CelebA-HQ: https://github.com/tkarras/progressive_growing_of_gans
MS-COCO2017: https://cocodataset.org/#home
ImageNet-1k: https://www.image-net.org/download.php
- Unzip the datasets into your datasets folder, then set the path to your dataset in setting.py.
ROOT_DIR = "Your datasets folder for saving three datasets"
To enable the reproducibility of our results, we will provide all configuration information necessary to recreate the experiments. This includes parameters, hyperparameters used in our experiments, as well as details on how to run the proposed framework. In addition, we will make all scripts available in our code.
-
For training the watermark model, you can adjust the parameters and hyperparameters by updating the settings in the options or via the command line in the scripts.

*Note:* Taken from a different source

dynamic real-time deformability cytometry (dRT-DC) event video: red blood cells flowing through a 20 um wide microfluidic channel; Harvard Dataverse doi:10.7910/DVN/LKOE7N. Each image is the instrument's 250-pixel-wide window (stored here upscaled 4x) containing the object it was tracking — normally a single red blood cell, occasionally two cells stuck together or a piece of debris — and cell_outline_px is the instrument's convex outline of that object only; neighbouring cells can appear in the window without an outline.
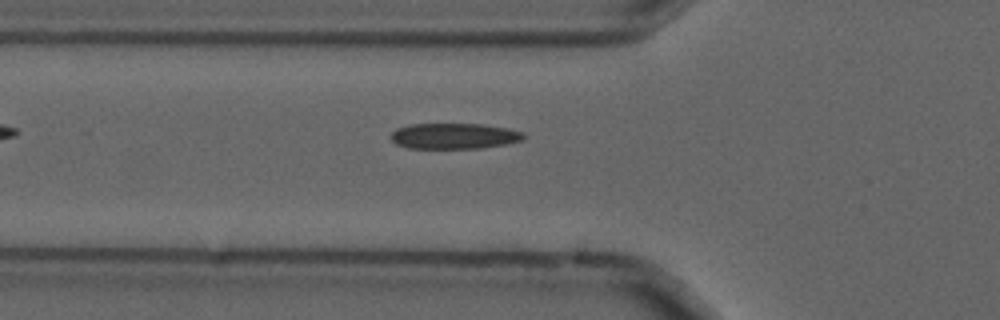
{"species": "common noctule bat (a hibernating species)", "species_latin": "Nyctalus noctula", "temperature_condition": "cold", "stored_images_in_passage": 38, "camera_frame_rate_fps": 3000, "um_per_image_px": 0.085, "animal": {"sex": "male", "forearm_length_mm": 52.5}, "frame": {"image": 1, "passage_image": 2, "time_ms": 0.333, "image_size_px": [1000, 320], "cell_outline_px": [[524, 140], [504, 144], [480, 148], [408, 148], [396, 144], [392, 140], [392, 132], [396, 128], [408, 124], [484, 124], [508, 128], [524, 132]], "centroid_in_image_um": [38.61, 11.55], "position_along_channel_um": 87.2, "area_um2": 19.94}}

CUDA_VISIBLE_DEVICES=0,2,4,5 accelerate launch --num_processes 4 --main_process_port 29521 Stega_train.py --file options/Stega/D_opt.yml --dataset imagenet --batch_size 120 --sigma 0.03 --noise_choice affine \ --lre 0.0001 --lrd 0.0001 --set_start_epoch 0 --epoch 100 --optimizer adam --num 20000 --resume_path /data/shared/Huggingface/sharedcode/Stegastamp_Train/experiments_stegastamp/imagenet/OO/-2024-11-20-11:31-train/path_checkpoint/epoch_499_state.pthThe following is a description of some parameters in the configuration file.
- file: The file path for training settings.
- sigma: The intensity of noise added during training.
- lre: The learning rate of the encoder.
- lrd: The learning rate of the decoder.
- num: The size of the training set.
- resume_path: The checkpoint path to resume from.
Then train the WCR model by running in a conda environment:
bash scripts/stega/Train.sh -
For the certified watermark (WCR and WIR), the parameters can be adjusted in the scripts.
bash certify/scripts/certify.sh -
For the three attacks proposed in the paper, you can directly adjust the settings in the provided IPython notebook file, i.e.,
linking.ipynb,forge.ipynb, andextract_attack.ipynb.